パリ在住時代、ひょんなことから別れた男の猫と暮らすようになった私。共に生き、死を看取るまでの年月を鮮やかに綴る。 

 

 小説かと思って読み終わったら、裏表紙の著者のプロフィールを見てエッセイだったことに気付く。最初からエッセイと認識した上で読みきれただろうか。フィクションであったならどれだけよかったか、と思う。

 タイトルからも相当な辛さを覚悟して挑んだが、やっぱりどうしても目の前にいる我が家の猫たちと重ね合わせてしまい、涙腺爆発。

 まだまだ1歳に満たないのにね。

 

 最初の猫はブブ。パリに住む男と女と一緒に暮らす。しかし、ふたりの関係は良好とは言えない。お互い別れるのは吝かではないが、ブブのことを思うと、ためらいがある。

ずっとそばにいると、コミュニケーションが増す。ブブに対するかわいさが、日に日に倍増する。毛づくろいする舌がかわいい。トイレにいる時の、真剣な目がかわいい。あくびしたってかわいい。犬といっしょに走り回る姿もかわいい。チビ猫とじゃれ合うのもかわいい。寝姿は、うんとかわいい。足元にすり寄られると、脂下がる自分がいる。

 こんな調子に、首を痛めるほどうなずいてしまう。わかるよわかるよ。

 そんな中住んでいたアパートが火事に遭い、かわいいかわいいブブが行方知れずに・・・。

 

 ブブに対する喪失感を処理できぬまま、偶発的に新たな猫を迎え入れることになる。名前はヌヌ。もとい、「ウンチのついたチビ」からウンチビと不名誉な渾名で呼ばれるようになる。

 ブブをかわいがり過ぎたから、早くいなくなってしまったんじゃないだろうか。そんな懊悩から、かわいがりすぎることに臆病になる著者。とは言っても、パリから東京への引越し、様々なトラブルを乗り越える中で、二人の絆は切っても切れないものになる。

「二度目の猫はトクである 死んだ猫の分まで 大切にされる ということは サバがグーグーを 守っているのだ」

◆ **データ抜粋**:
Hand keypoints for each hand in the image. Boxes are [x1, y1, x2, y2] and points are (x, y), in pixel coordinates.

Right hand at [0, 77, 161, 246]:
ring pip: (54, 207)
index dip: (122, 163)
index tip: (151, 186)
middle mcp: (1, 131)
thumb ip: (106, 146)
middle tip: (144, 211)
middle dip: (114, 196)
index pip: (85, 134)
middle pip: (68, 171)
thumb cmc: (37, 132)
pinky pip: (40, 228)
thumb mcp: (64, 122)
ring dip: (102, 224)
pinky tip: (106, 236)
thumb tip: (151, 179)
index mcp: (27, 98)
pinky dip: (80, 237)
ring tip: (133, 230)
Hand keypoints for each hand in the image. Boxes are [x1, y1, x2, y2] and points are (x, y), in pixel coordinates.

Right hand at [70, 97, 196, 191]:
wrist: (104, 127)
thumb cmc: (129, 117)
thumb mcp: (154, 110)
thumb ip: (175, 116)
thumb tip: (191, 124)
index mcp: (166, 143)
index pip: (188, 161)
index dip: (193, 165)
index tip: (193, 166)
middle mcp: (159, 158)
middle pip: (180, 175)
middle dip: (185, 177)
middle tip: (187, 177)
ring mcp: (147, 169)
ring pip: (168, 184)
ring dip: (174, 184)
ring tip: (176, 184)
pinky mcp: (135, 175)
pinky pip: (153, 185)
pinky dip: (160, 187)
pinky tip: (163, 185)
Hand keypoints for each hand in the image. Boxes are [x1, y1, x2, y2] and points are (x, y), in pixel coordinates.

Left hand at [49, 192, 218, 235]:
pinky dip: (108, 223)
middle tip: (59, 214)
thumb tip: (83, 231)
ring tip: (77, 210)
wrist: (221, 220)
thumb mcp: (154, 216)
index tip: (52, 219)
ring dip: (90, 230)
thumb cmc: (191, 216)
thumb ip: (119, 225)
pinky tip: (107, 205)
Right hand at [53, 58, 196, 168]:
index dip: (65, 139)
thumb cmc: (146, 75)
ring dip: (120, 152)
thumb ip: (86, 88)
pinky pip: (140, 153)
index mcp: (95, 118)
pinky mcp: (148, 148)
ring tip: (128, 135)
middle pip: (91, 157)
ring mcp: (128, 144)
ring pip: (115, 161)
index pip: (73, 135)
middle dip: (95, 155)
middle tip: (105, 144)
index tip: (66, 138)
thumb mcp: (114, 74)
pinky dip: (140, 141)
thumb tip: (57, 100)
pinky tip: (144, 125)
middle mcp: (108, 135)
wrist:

◆ **理解度チェック**:
a - 抜粋の「ブブをかわいがり過ぎたから」で始まる段落を、主な事実を残したまま短くまとめてください。
b - 抜粋によると、新たに迎えた猫ヌヌはどんな渾名で呼ばれるようになったか。
c - 次の(i)〜(iii)が抜粋の内容と合うかどうかを「はい」か「いいえ」で答え、判断の決め手となる抜粋の語句をそのまま引用する。
(i) ブブは住んでいたアパートの火事の後、行方知れずになった。
(ii) 読み手は最初からエッセイだと知ったうえで読んだ。
(iii) 著者はパリから大阪へ引っ越した。
エントリーはここでは一切使わない。

◆ **各問の解答**:
a - ブブをかわいがり過ぎたせいで早くいなくなったのではないかと悩み、著者はかわいがりすぎることに臆病になる。それでもパリから東京への引越しや様々なトラブルを乗り越えるうちに、二人の絆は切っても切れないものになる。

b - 「ウンチのついたチビ」からとった、ウンチビという渾名。

c -
(i) はい。「住んでいたアパートが火事に遭い、かわいいかわいいブブが行方知れずに」
(ii) いいえ。「裏表紙の著者のプロフィールを見てエッセイだったことに気付く」
(iii) いいえ。「パリから東京への引越し」